Krug stuknął się w pierś.

— Dochodzę już do sześćdziesiątki, przede mną jeszcze sto lat życia, może nieco więcej — może i dwieście, kto wie? Proszę się o mnie nie niepokoić, ale proszę szczerze przyznać, że dla ignoranta szaleństwem jest zajmowanie się takimi sprawami… Ja sam uważam to za szaleństwo i ciągle muszę sobie tłumaczyć, ale mówię panu, że trzeba to zrobić, to musi być zrobione i dlatego właśnie buduję wieżę. Pozdrowienia dla gwiazd… Gdy byłem młody, nie ustawano w powtarzaniu: „Jesteśmy sami, jesteśmy sami!” Nie wierzyłem w to, choć mogłem uwierzyć! Zdobyłem miliardy, a teraz wydam je, by zrealizować ideę nas wszystkich.
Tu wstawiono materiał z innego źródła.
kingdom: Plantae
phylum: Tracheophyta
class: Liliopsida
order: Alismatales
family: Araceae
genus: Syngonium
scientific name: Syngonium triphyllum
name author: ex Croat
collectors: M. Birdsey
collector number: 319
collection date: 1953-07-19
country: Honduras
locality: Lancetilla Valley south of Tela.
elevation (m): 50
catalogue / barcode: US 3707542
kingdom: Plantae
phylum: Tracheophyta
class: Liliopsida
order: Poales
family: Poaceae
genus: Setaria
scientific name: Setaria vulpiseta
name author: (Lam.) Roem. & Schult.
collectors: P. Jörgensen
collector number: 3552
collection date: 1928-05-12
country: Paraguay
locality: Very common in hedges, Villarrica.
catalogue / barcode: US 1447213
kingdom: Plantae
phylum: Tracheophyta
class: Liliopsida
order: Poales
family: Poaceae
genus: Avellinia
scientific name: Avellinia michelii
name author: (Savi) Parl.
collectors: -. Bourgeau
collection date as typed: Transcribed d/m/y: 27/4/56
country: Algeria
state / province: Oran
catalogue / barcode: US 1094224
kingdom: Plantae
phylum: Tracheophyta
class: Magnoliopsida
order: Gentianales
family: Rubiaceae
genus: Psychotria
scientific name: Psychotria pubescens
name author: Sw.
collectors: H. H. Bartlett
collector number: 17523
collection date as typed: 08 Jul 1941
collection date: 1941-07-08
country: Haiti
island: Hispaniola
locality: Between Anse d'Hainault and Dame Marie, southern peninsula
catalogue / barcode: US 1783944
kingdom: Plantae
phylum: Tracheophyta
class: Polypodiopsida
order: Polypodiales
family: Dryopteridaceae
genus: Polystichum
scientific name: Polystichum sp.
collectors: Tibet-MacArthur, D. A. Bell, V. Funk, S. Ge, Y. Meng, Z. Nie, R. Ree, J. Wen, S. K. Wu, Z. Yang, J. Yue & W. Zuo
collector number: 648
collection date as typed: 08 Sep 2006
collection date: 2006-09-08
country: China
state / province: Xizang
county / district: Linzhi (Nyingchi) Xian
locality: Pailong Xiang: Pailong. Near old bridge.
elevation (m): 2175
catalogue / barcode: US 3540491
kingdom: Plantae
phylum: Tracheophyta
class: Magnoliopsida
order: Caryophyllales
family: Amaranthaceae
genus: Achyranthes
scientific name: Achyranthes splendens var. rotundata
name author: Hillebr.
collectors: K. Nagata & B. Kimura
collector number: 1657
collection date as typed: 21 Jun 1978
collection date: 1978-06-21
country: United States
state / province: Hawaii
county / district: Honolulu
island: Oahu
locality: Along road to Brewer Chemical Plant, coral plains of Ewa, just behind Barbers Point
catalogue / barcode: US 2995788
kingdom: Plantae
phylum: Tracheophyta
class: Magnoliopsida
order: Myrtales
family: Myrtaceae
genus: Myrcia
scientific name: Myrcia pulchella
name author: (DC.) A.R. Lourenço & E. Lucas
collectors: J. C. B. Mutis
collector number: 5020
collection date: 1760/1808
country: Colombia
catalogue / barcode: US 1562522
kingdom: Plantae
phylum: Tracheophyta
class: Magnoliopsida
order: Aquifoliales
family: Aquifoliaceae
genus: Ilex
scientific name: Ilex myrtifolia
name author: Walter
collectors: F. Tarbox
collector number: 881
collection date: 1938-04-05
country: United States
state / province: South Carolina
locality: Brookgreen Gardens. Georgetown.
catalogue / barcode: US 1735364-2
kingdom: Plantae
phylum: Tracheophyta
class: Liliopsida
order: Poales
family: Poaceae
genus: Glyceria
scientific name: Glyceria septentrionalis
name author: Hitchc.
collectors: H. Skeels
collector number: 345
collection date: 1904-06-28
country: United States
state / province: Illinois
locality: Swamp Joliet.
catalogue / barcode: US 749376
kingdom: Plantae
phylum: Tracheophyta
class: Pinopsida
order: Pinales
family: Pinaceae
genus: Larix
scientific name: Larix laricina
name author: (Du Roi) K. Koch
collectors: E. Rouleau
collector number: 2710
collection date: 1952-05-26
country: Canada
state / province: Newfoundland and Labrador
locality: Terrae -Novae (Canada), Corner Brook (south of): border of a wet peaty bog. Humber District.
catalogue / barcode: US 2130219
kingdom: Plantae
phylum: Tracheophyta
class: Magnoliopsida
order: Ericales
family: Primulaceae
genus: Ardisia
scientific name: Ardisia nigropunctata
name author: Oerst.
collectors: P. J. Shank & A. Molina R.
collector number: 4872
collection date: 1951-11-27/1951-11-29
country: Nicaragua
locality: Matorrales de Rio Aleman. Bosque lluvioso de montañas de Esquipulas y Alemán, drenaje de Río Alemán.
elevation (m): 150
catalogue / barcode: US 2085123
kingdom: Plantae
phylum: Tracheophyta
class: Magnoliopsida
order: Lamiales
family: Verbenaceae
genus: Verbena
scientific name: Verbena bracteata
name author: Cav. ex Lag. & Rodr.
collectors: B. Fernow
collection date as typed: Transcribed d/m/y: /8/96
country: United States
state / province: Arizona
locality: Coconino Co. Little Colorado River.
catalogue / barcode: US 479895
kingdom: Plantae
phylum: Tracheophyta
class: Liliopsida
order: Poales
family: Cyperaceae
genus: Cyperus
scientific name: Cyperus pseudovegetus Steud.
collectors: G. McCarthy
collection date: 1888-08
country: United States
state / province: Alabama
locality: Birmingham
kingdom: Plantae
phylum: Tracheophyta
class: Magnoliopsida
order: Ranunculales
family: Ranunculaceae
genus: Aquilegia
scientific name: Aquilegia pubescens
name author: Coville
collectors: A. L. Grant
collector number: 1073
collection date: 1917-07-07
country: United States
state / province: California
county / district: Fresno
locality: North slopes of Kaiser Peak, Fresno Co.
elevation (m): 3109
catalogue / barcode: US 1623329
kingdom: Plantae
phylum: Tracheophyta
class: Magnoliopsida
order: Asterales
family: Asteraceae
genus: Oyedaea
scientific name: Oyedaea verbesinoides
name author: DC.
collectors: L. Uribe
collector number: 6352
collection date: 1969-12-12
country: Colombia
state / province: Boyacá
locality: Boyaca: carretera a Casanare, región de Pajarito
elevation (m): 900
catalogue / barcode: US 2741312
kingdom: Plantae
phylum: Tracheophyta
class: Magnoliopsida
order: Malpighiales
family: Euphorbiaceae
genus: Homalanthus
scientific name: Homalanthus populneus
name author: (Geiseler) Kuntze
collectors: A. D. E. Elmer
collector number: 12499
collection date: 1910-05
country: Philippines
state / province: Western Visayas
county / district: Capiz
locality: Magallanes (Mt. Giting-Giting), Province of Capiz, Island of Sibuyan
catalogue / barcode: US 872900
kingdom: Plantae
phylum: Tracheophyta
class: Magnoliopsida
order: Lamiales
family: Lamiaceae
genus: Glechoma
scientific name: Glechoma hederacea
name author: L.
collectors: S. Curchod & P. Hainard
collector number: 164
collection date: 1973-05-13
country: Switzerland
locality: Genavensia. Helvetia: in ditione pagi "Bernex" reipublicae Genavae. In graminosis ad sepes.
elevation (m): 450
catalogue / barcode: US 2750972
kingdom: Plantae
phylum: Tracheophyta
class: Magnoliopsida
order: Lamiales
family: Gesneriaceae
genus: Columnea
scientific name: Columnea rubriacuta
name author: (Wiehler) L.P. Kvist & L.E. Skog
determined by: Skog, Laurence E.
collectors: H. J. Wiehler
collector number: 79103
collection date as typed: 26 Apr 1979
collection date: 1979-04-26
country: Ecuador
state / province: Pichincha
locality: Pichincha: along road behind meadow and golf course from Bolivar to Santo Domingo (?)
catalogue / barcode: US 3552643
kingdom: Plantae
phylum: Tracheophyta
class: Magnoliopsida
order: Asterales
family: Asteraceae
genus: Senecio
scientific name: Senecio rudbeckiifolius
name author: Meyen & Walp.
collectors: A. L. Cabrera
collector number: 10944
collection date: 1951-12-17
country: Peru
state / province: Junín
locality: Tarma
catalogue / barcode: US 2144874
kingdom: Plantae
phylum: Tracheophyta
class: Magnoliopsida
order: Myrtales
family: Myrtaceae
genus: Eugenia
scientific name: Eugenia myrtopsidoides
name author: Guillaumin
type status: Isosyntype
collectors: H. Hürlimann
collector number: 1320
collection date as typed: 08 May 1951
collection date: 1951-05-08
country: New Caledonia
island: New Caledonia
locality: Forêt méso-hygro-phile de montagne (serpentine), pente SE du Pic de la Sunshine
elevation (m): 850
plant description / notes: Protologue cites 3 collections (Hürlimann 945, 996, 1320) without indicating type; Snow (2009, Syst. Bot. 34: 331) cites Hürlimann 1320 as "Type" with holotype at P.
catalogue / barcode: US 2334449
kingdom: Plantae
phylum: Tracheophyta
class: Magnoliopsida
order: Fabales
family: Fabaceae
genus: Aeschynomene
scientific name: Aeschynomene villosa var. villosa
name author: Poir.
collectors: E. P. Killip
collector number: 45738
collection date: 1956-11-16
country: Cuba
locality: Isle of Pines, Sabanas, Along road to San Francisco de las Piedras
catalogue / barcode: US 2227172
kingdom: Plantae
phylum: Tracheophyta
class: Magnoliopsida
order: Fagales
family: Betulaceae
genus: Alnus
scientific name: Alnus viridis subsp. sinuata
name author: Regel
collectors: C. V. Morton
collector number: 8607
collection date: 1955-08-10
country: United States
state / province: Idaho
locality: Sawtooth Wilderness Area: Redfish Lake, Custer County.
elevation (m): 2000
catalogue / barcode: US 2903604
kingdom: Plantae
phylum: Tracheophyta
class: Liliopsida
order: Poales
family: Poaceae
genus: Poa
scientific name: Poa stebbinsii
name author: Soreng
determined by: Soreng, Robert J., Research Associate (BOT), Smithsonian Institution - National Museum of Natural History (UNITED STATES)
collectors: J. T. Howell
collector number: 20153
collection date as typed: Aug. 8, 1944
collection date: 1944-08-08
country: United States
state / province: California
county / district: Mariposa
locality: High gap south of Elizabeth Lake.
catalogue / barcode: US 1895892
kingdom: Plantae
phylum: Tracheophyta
Pan przechwycił sygnały, a ja na nie odpowiem: liczby odpowiedzią na liczby, potem będą obrazy. Wiem, jak to zrobić: jeden i zero, jeden i zero, jeden i zero, czarne i białe, czarne i białe, a skończy się to powstaniem obrazu. Liczby im powiedzą, że tu jesteśmy — molekuły wody, nasz System Słoneczny, tak…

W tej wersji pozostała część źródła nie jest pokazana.